Deputy Interior Minister Gen. Abdul Rahman Rahman led a delegation to Paktika province, where the twin blasts struck the police headquarters within 20 minutes of each other, said Zemari Bashary, a spokesman for the Interior Ministry. Another 14 police were wounded, he said.

"The delegation will investigate the incident and find ways to prevent future attacks, not only in Paktika but in other provinces in the country," he told reporters at a news conference.

The blasts happened in an area along the Pakistan border that has long been a refuge for Islamist extremists from around the world. It is one of the most violent areas of Afghanistan, where NATO and Afghan forces fight daily against the Haqqani network, a Pakistan-based Taliban faction closely tied to al-Qaida.

The Taliban claimed responsibility in an e-mail sent to the media.

Also Sunday, NATO said it captured a Haqqani leader on Nov. 25 in the eastern Afghan province of Khost.
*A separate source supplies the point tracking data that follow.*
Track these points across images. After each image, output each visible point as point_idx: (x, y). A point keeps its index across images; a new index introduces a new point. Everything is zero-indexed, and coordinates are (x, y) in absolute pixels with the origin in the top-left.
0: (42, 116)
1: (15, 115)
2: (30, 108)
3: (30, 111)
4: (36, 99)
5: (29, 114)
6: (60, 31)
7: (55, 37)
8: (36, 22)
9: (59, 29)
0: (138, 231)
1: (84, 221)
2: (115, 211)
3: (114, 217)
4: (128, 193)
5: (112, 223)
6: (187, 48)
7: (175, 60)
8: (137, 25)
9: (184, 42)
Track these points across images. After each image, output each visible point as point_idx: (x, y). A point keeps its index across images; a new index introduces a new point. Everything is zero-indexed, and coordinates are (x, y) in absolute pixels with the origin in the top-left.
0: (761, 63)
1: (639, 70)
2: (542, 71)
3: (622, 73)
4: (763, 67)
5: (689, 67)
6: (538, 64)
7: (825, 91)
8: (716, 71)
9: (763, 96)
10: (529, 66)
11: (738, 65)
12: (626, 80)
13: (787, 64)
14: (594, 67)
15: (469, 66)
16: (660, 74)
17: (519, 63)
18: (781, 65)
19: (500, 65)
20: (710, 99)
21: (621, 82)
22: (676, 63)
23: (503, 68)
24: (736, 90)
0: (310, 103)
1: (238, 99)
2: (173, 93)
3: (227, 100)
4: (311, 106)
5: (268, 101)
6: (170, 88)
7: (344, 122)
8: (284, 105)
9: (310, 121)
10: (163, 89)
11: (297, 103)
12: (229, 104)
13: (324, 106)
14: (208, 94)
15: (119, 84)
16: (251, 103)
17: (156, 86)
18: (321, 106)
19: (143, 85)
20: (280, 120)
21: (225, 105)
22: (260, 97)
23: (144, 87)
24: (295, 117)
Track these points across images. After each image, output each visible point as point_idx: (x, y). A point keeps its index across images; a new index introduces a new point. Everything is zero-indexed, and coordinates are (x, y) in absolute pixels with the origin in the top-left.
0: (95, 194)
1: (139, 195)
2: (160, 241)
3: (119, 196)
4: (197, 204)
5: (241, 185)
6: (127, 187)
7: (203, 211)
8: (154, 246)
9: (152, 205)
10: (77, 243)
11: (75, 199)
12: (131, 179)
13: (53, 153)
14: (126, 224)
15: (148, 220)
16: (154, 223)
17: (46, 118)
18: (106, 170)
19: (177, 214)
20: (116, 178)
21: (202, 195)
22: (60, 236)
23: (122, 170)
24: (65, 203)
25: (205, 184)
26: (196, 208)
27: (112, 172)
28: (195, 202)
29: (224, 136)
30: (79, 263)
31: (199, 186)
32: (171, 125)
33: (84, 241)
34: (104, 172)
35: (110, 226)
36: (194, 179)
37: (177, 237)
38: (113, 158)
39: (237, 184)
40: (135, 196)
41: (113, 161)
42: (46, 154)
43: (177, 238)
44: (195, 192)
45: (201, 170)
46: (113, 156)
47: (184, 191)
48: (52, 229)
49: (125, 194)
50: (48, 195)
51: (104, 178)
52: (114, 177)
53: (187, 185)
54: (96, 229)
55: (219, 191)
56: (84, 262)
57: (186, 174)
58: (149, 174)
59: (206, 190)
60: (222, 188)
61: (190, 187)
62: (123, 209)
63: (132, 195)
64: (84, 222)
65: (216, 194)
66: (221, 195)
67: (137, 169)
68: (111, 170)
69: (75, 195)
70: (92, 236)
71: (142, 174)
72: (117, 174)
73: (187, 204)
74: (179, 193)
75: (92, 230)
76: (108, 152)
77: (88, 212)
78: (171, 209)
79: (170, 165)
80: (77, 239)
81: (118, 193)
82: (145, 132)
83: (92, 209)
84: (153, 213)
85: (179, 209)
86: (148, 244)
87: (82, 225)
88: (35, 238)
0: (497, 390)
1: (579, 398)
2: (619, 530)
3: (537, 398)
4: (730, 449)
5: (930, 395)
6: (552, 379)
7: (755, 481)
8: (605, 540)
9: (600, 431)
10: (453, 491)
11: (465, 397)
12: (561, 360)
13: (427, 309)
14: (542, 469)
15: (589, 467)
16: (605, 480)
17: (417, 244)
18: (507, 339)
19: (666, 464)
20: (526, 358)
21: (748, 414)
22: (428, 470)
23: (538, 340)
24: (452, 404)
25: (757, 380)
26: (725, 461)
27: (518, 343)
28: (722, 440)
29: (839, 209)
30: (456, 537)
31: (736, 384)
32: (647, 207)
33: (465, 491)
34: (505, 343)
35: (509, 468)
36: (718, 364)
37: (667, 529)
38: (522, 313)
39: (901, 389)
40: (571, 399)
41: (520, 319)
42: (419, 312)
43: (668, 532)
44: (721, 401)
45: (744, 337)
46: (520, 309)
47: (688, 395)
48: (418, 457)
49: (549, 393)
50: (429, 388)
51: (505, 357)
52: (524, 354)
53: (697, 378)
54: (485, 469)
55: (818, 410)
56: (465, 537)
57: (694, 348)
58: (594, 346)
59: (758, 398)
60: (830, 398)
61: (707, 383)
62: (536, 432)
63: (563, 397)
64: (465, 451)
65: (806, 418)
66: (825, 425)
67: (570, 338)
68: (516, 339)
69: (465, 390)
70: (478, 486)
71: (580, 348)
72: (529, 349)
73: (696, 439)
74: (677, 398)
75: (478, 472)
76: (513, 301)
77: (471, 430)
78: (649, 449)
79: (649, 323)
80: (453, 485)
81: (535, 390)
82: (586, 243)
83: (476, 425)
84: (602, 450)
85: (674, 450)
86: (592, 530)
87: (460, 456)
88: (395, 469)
He was accused of carrying out remote-controlled roadside bombings targeting coalition bases and convoys.

The capture brings the number of senior Haqqani leaders captured this month to 20.

Although NATO forces have poured troops into the southern provinces of Kandahar and Helmand and have been making progress in rolling back the Taliban, fighting has continued in the eastern provinces where the Haqqani network holds sway.

On Sunday, NATO said coalition forces launched an airstrike in Nad Ali district in Helmand province, killing a Taliban leader who planned and coordinated roadside bombs against Afghan and NATO forces.

NATO said forces tracked the leader all day and launched the strike as the man walked into an "isolated open field," according to a statement from the military coalition.